When client.poll(future, remaining) returns true, the future may either contains a value (succeeded) or an error (failed). If the future has an error, calling future.value() will throw exception. It seems better if we can return the full results to the users even if some of the requests failed so the users will be able to know which partitions has failed to purge.

This should not be a problem for purgeDataBefore(), because those futures provided to the CompositeFuture has been constructed in such a way that they never raises exception. Those future will call future.complete(result) in case of onFailure, where result indicates has the error information.
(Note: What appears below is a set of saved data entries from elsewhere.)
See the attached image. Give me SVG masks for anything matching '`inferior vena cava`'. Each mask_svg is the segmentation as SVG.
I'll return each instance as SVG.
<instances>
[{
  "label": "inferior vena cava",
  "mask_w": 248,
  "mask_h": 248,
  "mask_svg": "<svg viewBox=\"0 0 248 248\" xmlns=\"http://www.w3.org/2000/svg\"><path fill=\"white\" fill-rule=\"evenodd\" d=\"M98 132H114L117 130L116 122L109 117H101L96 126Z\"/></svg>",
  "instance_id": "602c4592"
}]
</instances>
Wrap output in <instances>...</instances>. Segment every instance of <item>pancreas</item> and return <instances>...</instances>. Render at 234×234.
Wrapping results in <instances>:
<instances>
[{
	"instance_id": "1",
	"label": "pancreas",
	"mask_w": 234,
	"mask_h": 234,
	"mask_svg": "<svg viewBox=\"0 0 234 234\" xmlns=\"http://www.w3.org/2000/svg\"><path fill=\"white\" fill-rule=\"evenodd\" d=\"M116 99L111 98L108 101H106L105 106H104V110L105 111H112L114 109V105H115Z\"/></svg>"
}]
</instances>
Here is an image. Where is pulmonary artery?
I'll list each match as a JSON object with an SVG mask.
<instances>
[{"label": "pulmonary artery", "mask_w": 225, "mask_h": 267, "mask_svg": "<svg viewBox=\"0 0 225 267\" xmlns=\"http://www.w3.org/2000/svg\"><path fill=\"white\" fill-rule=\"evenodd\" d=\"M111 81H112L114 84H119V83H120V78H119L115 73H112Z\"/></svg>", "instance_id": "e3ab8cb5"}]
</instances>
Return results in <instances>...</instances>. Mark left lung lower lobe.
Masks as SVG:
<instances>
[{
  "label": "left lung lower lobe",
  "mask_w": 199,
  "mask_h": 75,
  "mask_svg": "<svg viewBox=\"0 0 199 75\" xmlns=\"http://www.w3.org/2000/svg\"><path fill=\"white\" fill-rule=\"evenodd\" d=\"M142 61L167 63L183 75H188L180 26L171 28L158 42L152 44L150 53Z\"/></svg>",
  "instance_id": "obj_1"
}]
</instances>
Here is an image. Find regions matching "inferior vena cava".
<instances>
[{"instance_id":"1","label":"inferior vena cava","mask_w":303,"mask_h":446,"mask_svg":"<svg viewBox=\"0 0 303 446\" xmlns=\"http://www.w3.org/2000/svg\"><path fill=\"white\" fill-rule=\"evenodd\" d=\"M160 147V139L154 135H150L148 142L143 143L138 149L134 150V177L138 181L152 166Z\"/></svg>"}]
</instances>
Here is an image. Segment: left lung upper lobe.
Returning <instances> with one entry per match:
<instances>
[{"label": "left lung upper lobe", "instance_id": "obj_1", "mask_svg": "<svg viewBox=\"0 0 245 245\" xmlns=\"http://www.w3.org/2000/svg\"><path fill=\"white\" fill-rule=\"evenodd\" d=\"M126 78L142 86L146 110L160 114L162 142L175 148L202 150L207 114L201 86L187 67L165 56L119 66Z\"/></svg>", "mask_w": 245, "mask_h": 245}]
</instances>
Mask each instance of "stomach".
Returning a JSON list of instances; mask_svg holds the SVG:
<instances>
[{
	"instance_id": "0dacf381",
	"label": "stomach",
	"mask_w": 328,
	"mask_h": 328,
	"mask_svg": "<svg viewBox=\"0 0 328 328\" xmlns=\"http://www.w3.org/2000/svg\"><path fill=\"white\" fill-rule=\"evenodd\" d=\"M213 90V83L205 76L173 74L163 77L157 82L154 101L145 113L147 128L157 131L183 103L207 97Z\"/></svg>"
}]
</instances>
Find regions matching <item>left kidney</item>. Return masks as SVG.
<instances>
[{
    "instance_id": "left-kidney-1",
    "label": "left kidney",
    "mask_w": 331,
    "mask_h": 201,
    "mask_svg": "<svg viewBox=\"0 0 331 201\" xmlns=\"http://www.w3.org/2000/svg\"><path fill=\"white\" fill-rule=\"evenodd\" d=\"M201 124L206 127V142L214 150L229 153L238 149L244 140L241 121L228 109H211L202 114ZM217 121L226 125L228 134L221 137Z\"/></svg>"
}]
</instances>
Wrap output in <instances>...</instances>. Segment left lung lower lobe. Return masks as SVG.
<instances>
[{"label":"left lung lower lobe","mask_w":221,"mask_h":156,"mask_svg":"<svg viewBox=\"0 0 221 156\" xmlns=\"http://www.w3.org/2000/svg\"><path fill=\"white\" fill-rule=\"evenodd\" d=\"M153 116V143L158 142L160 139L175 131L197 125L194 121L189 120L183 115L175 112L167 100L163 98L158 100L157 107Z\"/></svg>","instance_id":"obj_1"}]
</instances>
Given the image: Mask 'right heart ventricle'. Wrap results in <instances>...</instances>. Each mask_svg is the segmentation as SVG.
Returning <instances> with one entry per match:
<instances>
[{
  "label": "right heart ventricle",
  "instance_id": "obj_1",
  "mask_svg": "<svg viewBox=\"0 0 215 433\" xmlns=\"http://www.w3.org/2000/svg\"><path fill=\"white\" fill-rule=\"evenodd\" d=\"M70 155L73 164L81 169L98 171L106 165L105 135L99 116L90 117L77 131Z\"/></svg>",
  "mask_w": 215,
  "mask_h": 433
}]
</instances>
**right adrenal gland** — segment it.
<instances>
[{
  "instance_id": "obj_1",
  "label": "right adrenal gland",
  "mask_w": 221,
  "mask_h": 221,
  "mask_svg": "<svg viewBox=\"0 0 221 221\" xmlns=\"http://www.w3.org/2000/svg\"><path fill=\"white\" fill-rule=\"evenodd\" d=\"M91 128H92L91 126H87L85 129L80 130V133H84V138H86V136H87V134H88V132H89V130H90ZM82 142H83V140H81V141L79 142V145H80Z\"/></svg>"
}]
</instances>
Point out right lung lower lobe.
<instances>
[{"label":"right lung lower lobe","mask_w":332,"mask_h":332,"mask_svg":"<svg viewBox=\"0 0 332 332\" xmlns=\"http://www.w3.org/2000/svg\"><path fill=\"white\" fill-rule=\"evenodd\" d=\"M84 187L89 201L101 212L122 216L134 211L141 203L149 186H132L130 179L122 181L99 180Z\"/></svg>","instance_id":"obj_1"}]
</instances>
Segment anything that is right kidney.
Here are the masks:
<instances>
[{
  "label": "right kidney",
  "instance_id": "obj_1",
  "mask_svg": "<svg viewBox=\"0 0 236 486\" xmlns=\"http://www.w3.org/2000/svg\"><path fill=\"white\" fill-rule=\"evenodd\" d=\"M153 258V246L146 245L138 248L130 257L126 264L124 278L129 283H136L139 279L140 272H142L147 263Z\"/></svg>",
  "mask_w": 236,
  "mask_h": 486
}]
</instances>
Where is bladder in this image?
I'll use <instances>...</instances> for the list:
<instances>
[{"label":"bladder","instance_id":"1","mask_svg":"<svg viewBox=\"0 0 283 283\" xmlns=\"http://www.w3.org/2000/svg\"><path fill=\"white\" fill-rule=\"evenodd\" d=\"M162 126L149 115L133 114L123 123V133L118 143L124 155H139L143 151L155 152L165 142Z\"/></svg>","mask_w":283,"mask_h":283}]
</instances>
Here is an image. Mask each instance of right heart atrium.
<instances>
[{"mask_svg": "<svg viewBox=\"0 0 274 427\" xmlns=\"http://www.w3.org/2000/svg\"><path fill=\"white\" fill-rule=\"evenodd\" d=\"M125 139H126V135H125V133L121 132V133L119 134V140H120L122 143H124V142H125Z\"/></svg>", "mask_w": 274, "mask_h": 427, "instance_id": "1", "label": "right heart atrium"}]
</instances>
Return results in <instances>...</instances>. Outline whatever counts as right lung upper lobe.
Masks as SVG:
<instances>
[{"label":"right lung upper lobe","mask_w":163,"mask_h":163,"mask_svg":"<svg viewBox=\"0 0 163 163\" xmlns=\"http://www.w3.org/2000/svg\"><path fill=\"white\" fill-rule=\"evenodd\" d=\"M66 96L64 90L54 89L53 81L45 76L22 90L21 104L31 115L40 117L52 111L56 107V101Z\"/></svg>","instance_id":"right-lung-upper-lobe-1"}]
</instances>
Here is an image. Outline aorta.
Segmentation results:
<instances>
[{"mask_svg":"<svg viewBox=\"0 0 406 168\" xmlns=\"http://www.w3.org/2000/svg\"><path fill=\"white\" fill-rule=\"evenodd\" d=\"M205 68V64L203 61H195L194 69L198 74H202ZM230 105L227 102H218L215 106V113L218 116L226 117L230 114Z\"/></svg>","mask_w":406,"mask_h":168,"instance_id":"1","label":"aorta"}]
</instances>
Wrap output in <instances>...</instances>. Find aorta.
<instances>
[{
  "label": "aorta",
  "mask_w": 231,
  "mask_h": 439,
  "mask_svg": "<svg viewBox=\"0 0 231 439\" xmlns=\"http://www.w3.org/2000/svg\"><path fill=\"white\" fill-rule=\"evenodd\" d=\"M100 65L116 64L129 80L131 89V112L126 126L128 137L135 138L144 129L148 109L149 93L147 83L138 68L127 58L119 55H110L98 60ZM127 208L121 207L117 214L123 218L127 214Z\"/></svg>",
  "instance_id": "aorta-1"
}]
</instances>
I agree it would be make CompositeFuture more useful if this class handles the logic of converting error to result and return the full results to user as you suggested. But I don't have a good way to do it now because CompositeFuture doesn't know the type of the return value -- it currently use template T.

becketqin · 2017-02-21T00:55:27Z

core/src/main/scala/kafka/admin/AdminClient.scala

+    }
+
+    // send requests over network to brokers
+    client.poll(0)


It seems a single consumerNetworkClient.poll(0) cannot guarantee all the requests are sent out. Also, the interface might be a little weird that after purgeDataBefore() is returned the users have to keep calling future.client.poll() otherwise the futures will not be completed. I am wondering how would user use the asynchronous purge in this case? At very least we should document this clearly.

Great point. I have updated the AdminClient to create its own thread to do client.poll(retryBackoffMs). I find it necessary for AdminClient to have its own thread in order to support both syn and async operation.

I have also added testLogStartOffsetAfterAsyncPurge() to validate the asyn purge operation.

becketqin · 2017-02-21T01:00:08Z

clients/src/main/java/org/apache/kafka/common/requests/PurgeRequest.java

+
+        @Override
+        public String toString() {
+            StringBuilder builder = new StringBuilder();


This could just be a string concatenation.

Is there any negative impact to use StringBuilder as compared to string concatenation? Using StringBuilder here allows us to have the same code style as toString() of other requests such as ProduceRequest and LeaderAndIsrRequest.

Not much difference, just for readability (See below) we can keep them the same as other requests.
http://stackoverflow.com/questions/1532461/stringbuilder-vs-string-concatenation-in-tostring-in-java

becketqin · 2017-02-21T01:38:43Z

core/src/main/scala/kafka/cluster/Partition.scala

+   * Return low watermark of the partition.
+   */
+  def purgeRecordsOnLeader(offset: Long): Long = {
+    inReadLock(leaderIsrUpdateLock) {


Should this be in write lock?

I think we should use readlock since this method doesn't update leader or isr of the partition, right?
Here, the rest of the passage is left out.